### Requirements
Repeat the passage of the text on cooling with copper pours from "You're right, they" up to and including "higher power capability.", swapping "vias" for "thermal vias".

### Selection

You're right, they don't mention vias. AIUI they're demonstrating the performance of this package with a given top-side copper pour, with three solid copper planes beneath (but with no metallic connection) acting as spreaders.

Heat-sinking offers much higher power capability.

They're right though, as far as their presentation goes--if your heat sink is a small copper pour, dissipation is limited by that copper-pour to ~2W, and the package doesn't make a lot of difference.

I thought it was interesting that even a much larger copper pour didn't help much, because even that is spreading-resistance limited.

My gadget uses top and bottom pours to these parts tied with vias, and inner planes to spread the heat.

Another higher-power portion pipes heat out the bottom by direct contact with a massive anodized Al plate.

### Extracted records
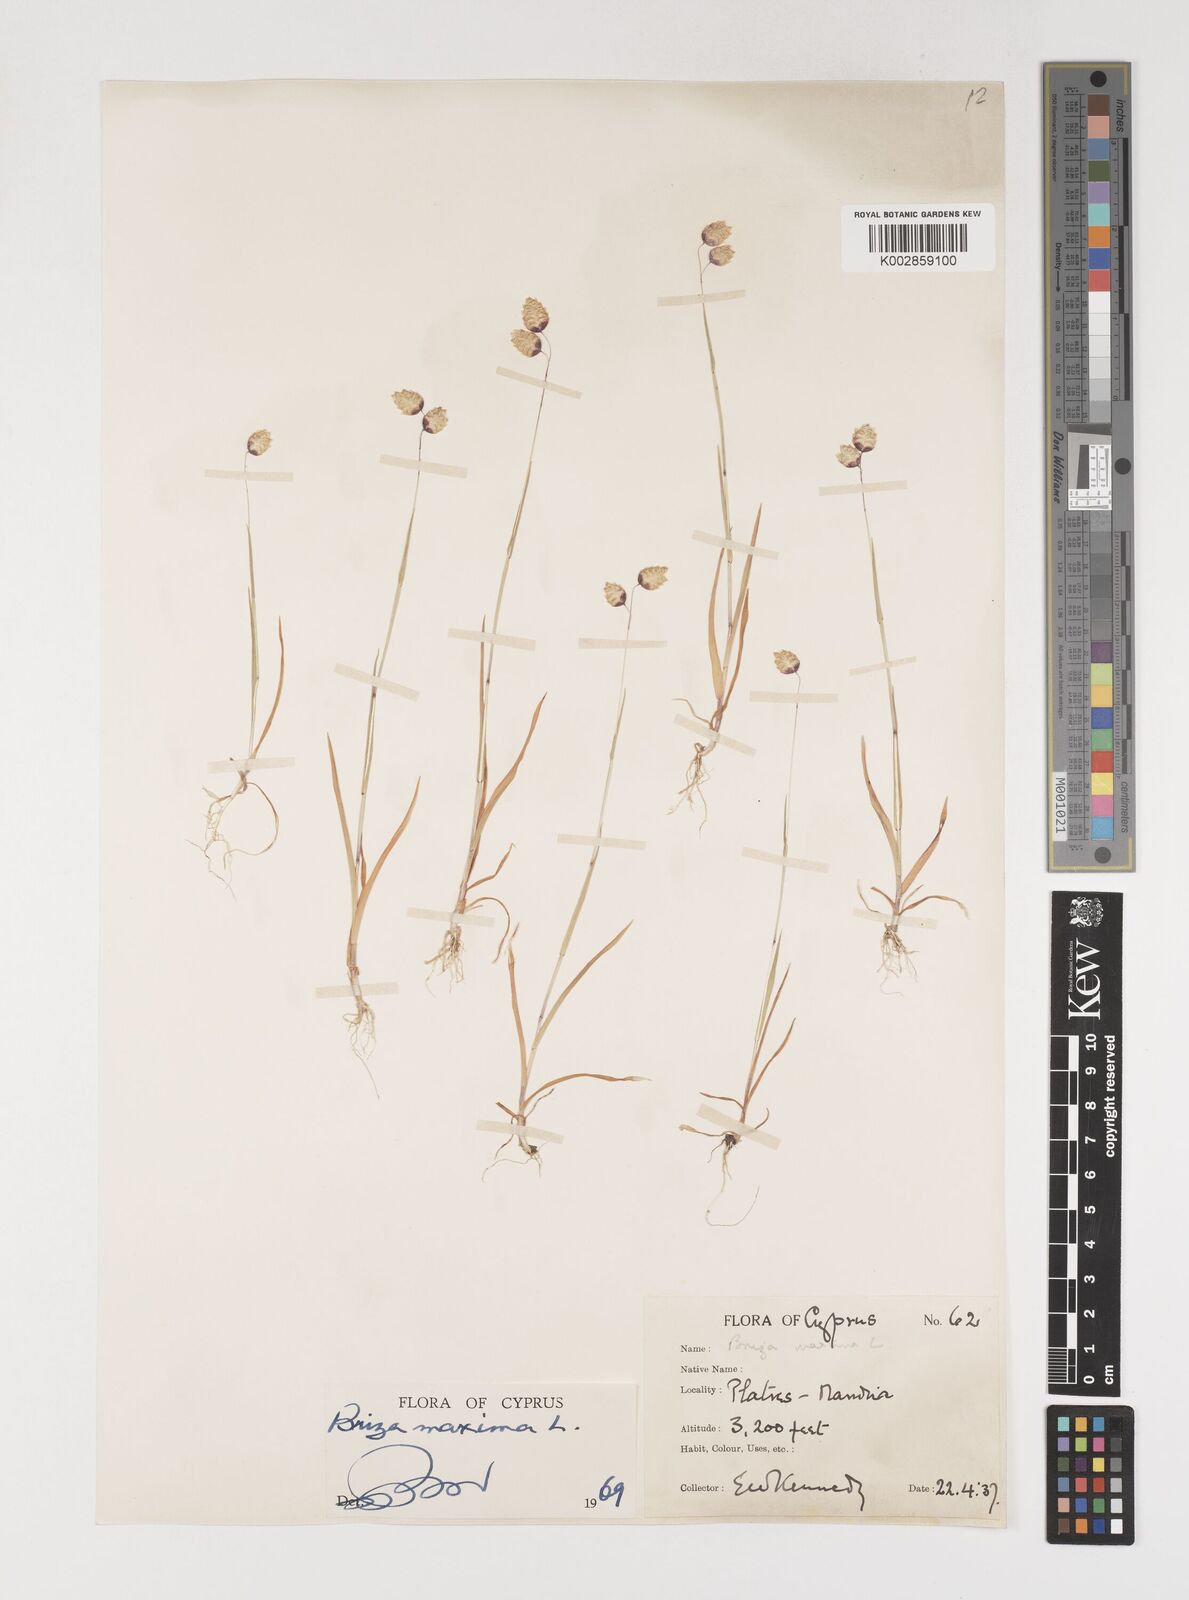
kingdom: Plantae
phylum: Tracheophyta
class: Liliopsida
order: Poales
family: Poaceae
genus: Briza
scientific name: Briza maxima
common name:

### Answer for this exercise
You're right, they don't mention thermal vias. AIUI they're demonstrating the performance of this package with a given top-side copper pour, with three solid copper planes beneath (but with no metallic connection) acting as spreaders.

Heat-sinking offers much higher power capability.